PROBLEM:
Return the listing verbatim, images left out.

DATA SEGMENT:
───

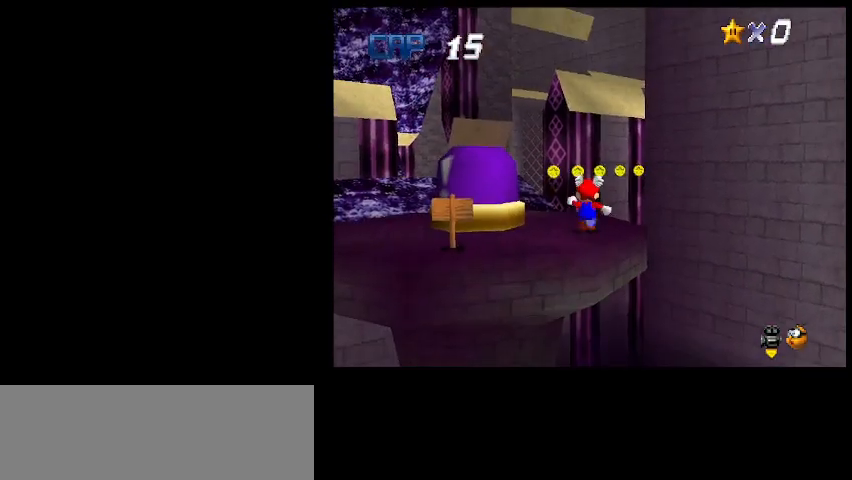
{"keys": ["up"], "events": [[133, "right", "up"]]}
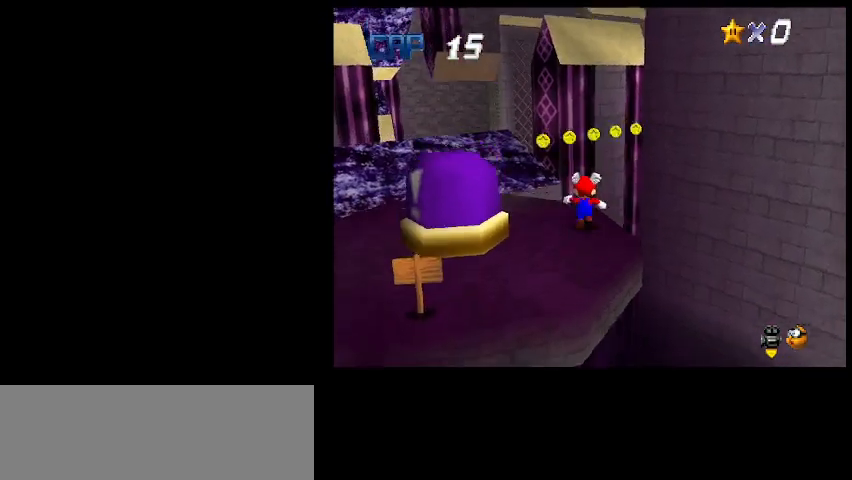
{"keys": ["c", "up", "z"], "events": [[33, "c", "down"], [133, "end", "down"], [133, "z", "down"], [300, "end", "up"]]}
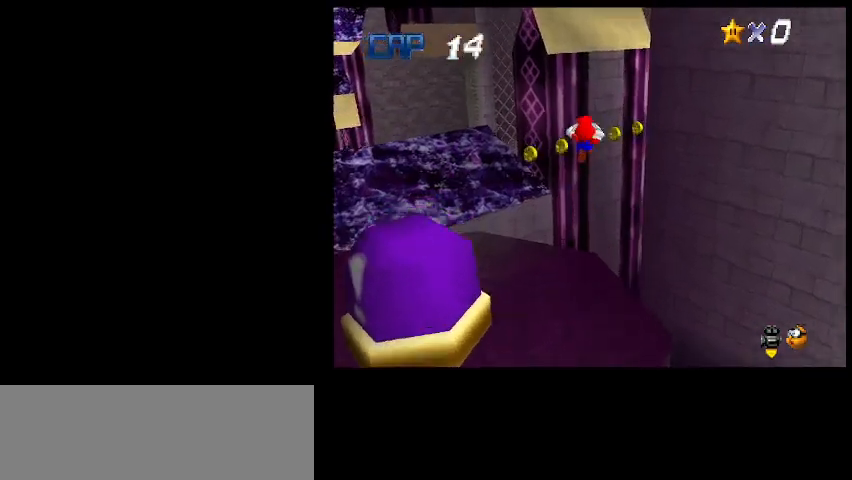
{"keys": ["c", "up", "z"], "events": [[67, "a", "down"], [233, "a", "up"]]}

───

EXERCISE SOLUTION:
{"keys": ["up"], "events": [[133, "right", "up"]]}
{"keys": ["c", "up", "z"], "events": [[33, "c", "down"], [133, "end", "down"], [133, "z", "down"], [300, "end", "up"]]}
{"keys": ["c", "up", "z"], "events": [[67, "a", "down"], [233, "a", "up"]]}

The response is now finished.